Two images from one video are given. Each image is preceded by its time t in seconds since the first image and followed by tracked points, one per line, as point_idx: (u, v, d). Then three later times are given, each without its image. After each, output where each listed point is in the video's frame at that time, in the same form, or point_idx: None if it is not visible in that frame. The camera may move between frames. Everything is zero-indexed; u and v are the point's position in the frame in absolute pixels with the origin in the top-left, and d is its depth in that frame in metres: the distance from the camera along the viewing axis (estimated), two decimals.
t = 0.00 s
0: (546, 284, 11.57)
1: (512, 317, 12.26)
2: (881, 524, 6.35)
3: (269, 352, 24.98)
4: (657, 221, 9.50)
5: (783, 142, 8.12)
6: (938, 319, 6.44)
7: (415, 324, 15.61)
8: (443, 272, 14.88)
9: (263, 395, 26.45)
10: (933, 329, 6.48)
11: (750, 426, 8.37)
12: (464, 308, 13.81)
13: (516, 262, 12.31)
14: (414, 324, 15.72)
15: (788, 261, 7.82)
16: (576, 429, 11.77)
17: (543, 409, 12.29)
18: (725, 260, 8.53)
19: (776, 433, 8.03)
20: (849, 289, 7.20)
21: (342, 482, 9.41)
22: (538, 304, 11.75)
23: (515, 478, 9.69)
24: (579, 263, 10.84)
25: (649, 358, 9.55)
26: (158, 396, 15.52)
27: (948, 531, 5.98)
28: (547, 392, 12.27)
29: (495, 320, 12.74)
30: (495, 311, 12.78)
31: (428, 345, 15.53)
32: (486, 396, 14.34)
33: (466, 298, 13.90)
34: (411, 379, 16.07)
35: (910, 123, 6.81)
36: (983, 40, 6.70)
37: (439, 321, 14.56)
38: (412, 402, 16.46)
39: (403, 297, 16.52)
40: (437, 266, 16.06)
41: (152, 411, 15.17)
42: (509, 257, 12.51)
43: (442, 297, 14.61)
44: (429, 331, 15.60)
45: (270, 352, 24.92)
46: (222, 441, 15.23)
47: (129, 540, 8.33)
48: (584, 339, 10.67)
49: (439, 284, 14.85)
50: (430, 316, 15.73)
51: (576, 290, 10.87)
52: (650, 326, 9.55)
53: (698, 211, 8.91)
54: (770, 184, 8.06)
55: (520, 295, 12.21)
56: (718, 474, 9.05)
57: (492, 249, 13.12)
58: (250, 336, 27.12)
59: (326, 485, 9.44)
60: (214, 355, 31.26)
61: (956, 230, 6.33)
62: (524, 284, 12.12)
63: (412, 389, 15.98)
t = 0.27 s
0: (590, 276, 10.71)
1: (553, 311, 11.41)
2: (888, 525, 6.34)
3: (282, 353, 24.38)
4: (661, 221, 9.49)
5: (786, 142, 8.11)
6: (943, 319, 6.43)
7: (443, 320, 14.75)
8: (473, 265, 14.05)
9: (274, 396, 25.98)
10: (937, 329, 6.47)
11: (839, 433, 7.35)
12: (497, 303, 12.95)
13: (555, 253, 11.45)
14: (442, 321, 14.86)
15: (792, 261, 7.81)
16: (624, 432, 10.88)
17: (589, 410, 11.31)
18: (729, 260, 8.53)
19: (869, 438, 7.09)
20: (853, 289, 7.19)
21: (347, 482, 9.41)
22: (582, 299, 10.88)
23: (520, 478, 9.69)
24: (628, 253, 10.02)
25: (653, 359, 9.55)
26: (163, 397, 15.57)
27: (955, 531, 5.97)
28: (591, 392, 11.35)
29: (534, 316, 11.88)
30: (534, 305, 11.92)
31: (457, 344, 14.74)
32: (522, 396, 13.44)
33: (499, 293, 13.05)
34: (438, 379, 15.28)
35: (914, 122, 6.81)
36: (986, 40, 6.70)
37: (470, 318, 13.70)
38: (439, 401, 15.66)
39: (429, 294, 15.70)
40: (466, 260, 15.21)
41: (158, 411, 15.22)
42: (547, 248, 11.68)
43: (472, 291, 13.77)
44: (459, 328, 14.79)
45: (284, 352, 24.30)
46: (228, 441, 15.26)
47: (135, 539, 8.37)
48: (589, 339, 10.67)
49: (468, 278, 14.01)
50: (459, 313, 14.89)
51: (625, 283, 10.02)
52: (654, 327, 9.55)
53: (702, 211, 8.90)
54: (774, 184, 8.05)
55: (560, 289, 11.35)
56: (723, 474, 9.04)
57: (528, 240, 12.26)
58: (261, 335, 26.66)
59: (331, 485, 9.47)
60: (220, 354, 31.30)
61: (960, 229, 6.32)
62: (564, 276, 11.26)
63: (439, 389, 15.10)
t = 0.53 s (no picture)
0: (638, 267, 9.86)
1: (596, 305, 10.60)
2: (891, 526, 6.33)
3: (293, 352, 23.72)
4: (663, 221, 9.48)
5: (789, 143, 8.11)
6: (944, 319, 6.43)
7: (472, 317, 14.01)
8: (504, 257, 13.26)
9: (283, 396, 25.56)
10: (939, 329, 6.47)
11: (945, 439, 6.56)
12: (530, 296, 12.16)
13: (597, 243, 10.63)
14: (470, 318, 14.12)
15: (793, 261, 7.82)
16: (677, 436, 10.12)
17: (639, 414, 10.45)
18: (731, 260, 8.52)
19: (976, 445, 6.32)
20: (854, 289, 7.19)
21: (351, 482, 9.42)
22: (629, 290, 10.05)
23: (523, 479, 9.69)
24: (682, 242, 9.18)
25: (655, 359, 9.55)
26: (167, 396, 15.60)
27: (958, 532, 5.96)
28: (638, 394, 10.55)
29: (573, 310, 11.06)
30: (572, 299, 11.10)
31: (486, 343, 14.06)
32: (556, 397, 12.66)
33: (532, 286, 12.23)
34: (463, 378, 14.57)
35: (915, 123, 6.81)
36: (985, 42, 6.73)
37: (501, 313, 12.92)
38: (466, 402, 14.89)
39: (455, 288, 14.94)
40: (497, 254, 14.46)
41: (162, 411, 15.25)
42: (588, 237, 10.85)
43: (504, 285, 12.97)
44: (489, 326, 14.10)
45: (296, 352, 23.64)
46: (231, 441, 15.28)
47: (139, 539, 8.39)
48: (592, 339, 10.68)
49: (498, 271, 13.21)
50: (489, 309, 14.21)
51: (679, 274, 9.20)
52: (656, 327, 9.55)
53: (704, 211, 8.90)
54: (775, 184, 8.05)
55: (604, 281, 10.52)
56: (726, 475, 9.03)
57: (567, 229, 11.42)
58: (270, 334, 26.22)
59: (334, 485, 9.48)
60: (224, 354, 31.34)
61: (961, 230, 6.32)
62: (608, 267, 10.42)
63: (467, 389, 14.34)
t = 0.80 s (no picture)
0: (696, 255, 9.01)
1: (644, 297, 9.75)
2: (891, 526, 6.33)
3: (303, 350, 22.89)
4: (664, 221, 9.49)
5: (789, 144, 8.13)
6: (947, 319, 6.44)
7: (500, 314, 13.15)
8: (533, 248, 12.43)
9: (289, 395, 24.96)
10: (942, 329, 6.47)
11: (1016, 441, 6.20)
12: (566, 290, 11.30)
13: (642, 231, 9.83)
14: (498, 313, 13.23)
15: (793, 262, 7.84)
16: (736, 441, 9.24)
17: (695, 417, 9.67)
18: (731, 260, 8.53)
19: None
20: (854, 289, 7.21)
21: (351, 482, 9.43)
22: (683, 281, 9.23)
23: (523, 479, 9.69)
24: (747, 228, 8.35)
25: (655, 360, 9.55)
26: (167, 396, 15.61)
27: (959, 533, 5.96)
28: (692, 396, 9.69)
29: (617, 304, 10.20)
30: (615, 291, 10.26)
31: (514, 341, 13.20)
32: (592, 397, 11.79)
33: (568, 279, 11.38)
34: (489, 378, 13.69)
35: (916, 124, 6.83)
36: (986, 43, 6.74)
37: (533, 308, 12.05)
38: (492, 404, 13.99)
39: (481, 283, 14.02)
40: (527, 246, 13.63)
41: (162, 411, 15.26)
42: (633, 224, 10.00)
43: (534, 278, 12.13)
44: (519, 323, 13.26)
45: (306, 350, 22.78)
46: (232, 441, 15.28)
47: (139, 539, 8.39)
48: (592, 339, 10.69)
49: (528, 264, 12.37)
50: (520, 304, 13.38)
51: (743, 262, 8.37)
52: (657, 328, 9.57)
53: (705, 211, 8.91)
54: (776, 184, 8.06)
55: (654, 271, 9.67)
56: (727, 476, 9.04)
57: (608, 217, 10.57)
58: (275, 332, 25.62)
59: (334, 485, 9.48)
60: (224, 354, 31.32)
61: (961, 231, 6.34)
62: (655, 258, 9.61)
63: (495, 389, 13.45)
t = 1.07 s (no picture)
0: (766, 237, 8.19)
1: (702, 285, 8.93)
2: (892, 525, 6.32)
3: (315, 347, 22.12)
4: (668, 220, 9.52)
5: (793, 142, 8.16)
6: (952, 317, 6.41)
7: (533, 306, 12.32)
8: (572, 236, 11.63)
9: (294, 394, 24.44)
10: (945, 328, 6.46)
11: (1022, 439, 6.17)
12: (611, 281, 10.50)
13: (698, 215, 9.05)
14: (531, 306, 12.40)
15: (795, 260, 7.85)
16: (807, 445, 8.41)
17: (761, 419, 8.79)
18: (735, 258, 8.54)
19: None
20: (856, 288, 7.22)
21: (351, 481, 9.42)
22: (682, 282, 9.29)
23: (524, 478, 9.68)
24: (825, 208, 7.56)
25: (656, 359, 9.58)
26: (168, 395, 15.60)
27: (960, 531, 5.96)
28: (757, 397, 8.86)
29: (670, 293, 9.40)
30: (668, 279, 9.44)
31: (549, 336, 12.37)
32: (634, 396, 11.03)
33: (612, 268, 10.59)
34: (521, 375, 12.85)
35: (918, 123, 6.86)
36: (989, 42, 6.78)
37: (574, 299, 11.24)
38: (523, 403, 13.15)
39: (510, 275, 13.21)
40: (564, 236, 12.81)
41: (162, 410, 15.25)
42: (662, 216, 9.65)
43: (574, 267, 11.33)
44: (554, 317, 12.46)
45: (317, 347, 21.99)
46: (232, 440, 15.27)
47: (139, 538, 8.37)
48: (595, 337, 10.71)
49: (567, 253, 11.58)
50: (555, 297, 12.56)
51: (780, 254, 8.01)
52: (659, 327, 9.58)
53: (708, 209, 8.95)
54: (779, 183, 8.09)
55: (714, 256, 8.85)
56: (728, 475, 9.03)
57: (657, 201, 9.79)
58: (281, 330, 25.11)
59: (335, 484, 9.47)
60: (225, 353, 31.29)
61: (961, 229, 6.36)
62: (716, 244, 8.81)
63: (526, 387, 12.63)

**TASK STATEMENT**
Return the lines beginning at the one that contains "44: (554, 317, 12.46)" and continuing through the last line of the data, exactly as they stand and without any others.

**YOUR SOLUTION**
44: (554, 317, 12.46)
45: (317, 347, 21.99)
46: (232, 440, 15.27)
47: (139, 538, 8.37)
48: (595, 337, 10.71)
49: (567, 253, 11.58)
50: (555, 297, 12.56)
51: (780, 254, 8.01)
52: (659, 327, 9.58)
53: (708, 209, 8.95)
54: (779, 183, 8.09)
55: (714, 256, 8.85)
56: (728, 475, 9.03)
57: (657, 201, 9.79)
58: (281, 330, 25.11)
59: (335, 484, 9.47)
60: (225, 353, 31.29)
61: (961, 229, 6.36)
62: (716, 244, 8.81)
63: (526, 387, 12.63)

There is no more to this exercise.